• _TÂCHES À FAIRE_
[a] D'après l'arrêt de la Cour de cassation, quelle cour d'appel a rendu la décision contre laquelle le pourvoi est formé, et à quelle date ?
[b] Transcrivez le passage de l'arrêt de la Cour de cassation qui débute aux mots « Faits et procédure » et s'achève après les mots « M. B..., architecte. ».

• _TEXTE À LIRE_
■ ■ ■ ■ ■ ■ ■

Cour de cassation
chambre civile 3
Audience publique du jeudi 5 mars 2020
N° de pourvoi: 19-13.024
Non publié au bulletin Cassation partielle
M. Chauvin (président), président
SCP Coutard et Munier-Apaire, SCP Foussard et Froger, SCP L. Poulet-Odent, avocat(s)
Texte intégral
REPUBLIQUE FRANCAISE
AU NOM DU PEUPLE FRANCAIS
AU NOM DU PEUPLE FRANCAIS
CIV. 3
CF
COUR DE CASSATION
______________________
Audience publique du 5 mars 2020
Cassation partielle
M. CHAUVIN, président
Arrêt n° 168 FS-D
Pourvoi n° Z 19-13.024
R É P U B L I Q U E F R A N Ç A I S E
_________________________
AU NOM DU PEUPLE FRANÇAIS
_________________________
ARRÊT DE LA COUR DE CASSATION, TROISIÈME CHAMBRE CIVILE, DU 5 MARS 2020
1°/ M. G... F...,
2°/ Mme X... R..., épouse F...,
domiciliés tous deux [...]
ont formé le pourvoi n° Z 19-13.024 contre l'arrêt rendu le 7 juin 2018 par la cour d'appel de Caen (2e chambre civile et commerciale), dans le litige les opposant :
1°/ à la société SMA, société anonyme, dont le siège est [...] , venant aux droits de la société Sagena,
2°/ à M. S... J..., domicilié [...] , pris en qualité de liquidateur de M. A... B... ,
3°/ à M. O... K..., domicilié [...] , pris en qualité de mandataire liquidateur à la liquidation judiciaire de M. A... B... en remplacement de M. D... M... ,
4°/ à la société [...] , société à responsabilité limitée, dont le siège est [...] ,
défendeurs à la cassation.
Les demandeurs invoquent, à l'appui de leur pourvoi, les deux moyens de cassation annexés au présent arrêt.
Le dossier a été communiqué au procureur général.
Sur le rapport de M. Pronier, conseiller, les observations de la SCP Foussard et Froger, avocat de M. et Mme F..., de la SCP L. Poulet-Odent, avocat de la société SMA, de la SCP Coutard et Munier-Apaire, avocat de M. J..., ès qualités, et l'avis de M. Brun, avocat général, après débats en l'audience publique du 28 janvier 2020 où étaient présents M. Chauvin, président, M. Pronier, conseiller rapporteur, M. Maunand, conseiller doyen, M. Nivôse, Mme Greff-Bohnert, MM. Jacques, Bech, Boyer, conseillers, Mmes Guillaudier, Georget, Renard, Djikpa, conseillers référendaires, M. Brun, avocat général, et Mme Berdeaux, greffier de chambre,
la troisième chambre civile de la Cour de cassation, composée, en application de l'article R. 431-5 du code de l'organisation judiciaire, des président et conseillers précités, après en avoir délibéré conformément à la loi, a rendu le présent arrêt.
Faits et procédure
1. Selon l'arrêt attaqué (Caen, 7 juin 2018), rendu sur renvoi après cassation (3e Civ., 28 janvier 2015, pourvoi n° 13-27.671), la société [...] (la société EGN), dont le gérant est M. K..., et M. et Mme F... ont conclu un contrat de construction de maison individuelle.
2. Les plans utilisés pour la demande de permis de construire ont été validés par M. B..., architecte.

■ ■ ■ ■ ■ ■ ■

• _LIGNES_

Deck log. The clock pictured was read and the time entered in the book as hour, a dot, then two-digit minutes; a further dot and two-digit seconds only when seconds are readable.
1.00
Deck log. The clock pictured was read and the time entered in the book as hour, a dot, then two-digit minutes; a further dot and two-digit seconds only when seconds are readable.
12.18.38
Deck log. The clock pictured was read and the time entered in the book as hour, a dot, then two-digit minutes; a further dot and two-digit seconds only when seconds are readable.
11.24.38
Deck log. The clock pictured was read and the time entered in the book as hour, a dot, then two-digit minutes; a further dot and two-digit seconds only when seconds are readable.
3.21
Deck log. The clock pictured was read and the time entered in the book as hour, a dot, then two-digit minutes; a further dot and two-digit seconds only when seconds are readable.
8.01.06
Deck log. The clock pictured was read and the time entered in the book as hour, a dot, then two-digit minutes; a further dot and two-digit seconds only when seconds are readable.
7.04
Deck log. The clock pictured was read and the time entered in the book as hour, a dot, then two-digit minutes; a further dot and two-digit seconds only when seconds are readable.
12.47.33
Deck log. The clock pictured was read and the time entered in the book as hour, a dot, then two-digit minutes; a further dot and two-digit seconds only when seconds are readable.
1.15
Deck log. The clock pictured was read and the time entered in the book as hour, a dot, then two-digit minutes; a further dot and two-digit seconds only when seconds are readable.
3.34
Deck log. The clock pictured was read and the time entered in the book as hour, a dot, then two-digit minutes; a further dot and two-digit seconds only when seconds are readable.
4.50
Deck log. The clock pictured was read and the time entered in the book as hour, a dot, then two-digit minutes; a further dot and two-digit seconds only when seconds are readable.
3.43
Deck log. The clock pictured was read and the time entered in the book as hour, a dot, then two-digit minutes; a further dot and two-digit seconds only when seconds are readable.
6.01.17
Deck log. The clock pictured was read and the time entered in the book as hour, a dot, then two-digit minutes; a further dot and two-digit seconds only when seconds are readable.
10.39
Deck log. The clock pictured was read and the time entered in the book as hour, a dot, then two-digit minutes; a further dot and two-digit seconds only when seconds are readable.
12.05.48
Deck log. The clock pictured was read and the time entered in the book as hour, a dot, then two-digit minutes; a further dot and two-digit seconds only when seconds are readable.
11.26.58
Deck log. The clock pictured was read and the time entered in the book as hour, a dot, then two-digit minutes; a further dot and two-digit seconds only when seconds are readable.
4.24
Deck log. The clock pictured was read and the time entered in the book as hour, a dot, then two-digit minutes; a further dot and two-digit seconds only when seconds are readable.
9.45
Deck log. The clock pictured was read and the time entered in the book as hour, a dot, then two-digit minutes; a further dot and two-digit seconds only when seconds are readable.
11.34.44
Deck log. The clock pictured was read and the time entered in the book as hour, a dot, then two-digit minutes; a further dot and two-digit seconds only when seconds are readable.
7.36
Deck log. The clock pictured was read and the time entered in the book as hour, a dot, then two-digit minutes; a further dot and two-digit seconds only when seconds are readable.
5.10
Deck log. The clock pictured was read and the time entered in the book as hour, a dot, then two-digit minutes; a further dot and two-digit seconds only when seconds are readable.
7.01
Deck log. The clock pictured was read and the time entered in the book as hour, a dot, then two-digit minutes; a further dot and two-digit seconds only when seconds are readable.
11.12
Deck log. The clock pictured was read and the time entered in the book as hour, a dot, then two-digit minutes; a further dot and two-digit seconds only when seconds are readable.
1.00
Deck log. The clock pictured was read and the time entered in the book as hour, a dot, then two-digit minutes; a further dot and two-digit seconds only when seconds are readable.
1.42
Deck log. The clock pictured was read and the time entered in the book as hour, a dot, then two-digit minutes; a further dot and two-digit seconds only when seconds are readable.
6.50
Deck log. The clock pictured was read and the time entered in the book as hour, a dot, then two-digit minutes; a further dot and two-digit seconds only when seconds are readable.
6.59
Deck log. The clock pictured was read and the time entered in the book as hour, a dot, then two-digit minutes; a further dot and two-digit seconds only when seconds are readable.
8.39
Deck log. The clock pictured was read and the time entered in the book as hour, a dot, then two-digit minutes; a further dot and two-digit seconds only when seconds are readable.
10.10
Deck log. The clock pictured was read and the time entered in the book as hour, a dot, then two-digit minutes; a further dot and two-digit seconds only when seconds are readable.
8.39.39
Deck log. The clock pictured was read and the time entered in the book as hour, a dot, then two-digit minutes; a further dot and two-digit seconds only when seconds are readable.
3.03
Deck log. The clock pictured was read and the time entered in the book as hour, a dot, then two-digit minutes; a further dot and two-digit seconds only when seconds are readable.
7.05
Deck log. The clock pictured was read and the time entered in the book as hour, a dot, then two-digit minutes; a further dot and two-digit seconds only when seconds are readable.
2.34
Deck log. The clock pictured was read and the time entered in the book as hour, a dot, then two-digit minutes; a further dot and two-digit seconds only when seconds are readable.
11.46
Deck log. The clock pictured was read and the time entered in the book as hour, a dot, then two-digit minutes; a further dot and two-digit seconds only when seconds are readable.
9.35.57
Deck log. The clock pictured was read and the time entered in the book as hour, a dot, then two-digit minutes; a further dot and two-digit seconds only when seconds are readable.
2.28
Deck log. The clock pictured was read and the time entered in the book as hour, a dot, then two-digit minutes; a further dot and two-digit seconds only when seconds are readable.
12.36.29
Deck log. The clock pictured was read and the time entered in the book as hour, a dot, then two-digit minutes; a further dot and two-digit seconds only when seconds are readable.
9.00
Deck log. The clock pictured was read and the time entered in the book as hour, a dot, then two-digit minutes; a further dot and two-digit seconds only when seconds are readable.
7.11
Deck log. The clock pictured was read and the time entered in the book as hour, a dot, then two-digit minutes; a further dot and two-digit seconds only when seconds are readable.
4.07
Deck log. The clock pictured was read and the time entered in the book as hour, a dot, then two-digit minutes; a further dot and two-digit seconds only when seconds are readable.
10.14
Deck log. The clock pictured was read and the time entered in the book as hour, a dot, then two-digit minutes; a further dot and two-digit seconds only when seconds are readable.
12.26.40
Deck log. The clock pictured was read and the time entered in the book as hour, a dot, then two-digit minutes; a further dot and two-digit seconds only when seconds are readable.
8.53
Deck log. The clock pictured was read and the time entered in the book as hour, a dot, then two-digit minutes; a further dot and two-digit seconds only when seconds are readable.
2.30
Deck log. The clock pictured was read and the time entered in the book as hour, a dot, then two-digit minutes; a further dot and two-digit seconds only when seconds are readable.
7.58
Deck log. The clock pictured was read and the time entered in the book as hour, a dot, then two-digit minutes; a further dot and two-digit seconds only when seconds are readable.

■ ■ ■ ■ ■ ■ ■

• _RÉPONSES DONNÉES_
[a] La cour d'appel de Caen, le 7 juin 2018.

[b]
Faits et procédure
1. Selon l'arrêt attaqué (Caen, 7 juin 2018), rendu sur renvoi après cassation (3e Civ., 28 janvier 2015, pourvoi n° 13-27.671), la société [...] (la société EGN), dont le gérant est M. K..., et M. et Mme F... ont conclu un contrat de construction de maison individuelle.
2. Les plans utilisés pour la demande de permis de construire ont été validés par M. B..., architecte.